Use the same logic used by CSV.File to detect column types, to parse a value from a plain string. This can be useful in conjunction with the CSV.Rows type, which returns each cell of a file as a String. The order of types attempted is: Int, Float64, Date, DateTime, Bool, and if all fail, the input String is returned. No errors are thrown.

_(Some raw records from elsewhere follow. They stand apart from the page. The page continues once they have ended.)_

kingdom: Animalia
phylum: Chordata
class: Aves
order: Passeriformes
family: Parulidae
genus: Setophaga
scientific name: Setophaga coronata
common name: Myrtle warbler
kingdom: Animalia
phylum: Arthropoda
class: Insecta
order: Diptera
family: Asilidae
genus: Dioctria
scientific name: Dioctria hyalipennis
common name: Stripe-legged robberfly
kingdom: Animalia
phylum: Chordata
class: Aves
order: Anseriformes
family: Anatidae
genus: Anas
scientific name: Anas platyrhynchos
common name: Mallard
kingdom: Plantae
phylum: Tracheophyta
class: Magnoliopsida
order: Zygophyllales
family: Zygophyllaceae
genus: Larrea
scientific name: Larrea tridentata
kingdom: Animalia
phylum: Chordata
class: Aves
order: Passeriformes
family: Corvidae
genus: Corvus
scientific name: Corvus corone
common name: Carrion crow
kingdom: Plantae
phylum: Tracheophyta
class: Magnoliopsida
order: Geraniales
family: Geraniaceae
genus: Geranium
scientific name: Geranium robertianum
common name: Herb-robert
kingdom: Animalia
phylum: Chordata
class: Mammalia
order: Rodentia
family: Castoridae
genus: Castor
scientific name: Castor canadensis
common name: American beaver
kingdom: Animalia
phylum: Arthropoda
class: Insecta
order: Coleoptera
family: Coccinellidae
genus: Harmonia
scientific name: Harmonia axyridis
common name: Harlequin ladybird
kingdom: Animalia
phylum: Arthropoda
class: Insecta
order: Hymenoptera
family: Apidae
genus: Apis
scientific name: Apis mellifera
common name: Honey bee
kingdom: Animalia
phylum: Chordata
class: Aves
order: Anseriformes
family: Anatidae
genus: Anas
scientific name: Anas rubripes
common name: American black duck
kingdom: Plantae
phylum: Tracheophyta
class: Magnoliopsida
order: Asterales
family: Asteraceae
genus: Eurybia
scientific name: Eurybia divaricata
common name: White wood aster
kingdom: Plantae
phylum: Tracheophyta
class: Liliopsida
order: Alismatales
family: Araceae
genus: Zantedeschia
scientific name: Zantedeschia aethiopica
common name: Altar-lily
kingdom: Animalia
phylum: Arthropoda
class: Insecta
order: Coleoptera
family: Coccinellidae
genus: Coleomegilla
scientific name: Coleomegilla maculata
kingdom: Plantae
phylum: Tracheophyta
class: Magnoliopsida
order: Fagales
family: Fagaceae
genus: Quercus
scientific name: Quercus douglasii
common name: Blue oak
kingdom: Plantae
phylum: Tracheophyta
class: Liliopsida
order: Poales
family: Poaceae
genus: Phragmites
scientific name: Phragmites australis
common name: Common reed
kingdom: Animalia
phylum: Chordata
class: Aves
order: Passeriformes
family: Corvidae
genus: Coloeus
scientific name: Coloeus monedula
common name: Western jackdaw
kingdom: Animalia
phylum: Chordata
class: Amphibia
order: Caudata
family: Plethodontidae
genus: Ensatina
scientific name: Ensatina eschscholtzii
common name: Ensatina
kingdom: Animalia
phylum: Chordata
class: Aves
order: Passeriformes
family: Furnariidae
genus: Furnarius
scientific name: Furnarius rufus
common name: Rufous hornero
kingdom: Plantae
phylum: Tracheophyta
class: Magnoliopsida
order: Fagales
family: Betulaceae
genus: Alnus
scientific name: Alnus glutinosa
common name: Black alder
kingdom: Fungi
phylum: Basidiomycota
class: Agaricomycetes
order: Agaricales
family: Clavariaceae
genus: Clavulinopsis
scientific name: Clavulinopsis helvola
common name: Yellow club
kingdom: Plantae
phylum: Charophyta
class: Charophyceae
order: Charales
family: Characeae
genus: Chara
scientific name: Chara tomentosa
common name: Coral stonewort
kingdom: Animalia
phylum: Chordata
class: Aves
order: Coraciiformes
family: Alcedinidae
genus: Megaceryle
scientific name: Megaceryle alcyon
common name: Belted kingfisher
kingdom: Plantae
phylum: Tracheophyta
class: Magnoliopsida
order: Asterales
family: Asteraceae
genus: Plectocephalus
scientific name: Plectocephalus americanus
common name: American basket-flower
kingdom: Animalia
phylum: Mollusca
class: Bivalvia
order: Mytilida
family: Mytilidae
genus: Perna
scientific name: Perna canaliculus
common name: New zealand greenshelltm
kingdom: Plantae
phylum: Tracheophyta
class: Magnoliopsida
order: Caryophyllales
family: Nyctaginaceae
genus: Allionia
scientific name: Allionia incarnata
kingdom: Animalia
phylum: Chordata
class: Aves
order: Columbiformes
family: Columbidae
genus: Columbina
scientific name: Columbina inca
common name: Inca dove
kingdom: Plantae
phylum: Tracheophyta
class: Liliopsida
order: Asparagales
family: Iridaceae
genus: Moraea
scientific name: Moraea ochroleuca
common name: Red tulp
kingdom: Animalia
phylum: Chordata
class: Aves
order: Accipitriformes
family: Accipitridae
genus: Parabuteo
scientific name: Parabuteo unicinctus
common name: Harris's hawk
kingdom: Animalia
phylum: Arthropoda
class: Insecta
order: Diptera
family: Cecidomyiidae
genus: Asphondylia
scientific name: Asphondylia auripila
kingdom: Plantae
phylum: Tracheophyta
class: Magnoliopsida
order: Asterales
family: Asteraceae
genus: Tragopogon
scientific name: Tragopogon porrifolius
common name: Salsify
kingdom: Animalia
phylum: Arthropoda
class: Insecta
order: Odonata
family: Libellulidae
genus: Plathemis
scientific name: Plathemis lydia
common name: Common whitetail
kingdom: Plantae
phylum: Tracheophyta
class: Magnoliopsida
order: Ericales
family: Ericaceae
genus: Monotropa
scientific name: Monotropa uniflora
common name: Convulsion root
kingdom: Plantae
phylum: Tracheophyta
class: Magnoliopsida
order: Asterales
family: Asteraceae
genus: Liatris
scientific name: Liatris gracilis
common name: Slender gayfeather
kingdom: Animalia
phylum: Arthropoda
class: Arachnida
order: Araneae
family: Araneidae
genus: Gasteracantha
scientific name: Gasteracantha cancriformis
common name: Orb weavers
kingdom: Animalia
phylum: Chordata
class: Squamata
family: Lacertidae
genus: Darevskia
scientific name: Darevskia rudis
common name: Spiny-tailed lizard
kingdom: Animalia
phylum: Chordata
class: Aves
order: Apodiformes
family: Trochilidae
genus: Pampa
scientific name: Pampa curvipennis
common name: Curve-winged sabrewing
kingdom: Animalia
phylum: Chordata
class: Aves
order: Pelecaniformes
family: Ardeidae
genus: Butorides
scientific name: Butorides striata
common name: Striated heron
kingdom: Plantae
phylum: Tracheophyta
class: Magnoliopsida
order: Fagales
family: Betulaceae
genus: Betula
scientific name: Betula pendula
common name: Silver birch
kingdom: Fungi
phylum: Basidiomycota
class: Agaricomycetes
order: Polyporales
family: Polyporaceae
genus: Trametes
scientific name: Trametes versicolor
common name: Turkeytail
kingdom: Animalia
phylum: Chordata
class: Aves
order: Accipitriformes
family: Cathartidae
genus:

For advanced usage, you can pass your own Parsers.Options type as a keyword argument option=ops for sentinel value detection.

source

Common terms

Standard types

The types that are detected by default when column types are not provided by the user otherwise. They include: Int64, Float64, Date, DateTime, Time, Bool, and String.

Newlines

For all parsing functionality, newlines are detected/parsed automatically, regardless if they're present in the data as a single newline character ('\n'), single return character ('\r'), or full CRLF sequence ("\r\n").

Cardinality

Refers to the ratio of unique values to total number of values in a column. Columns with "low cardinality" have a low % of unique values, or put another way, there are only a few unique values for the entire column of data where unique values are repeated many times. Columns with "high cardinality" have a high % of unique values relative to total number of values. Think of these as "id-like" columns where each or almost each value is a unique identifier with no (or few) repeated values.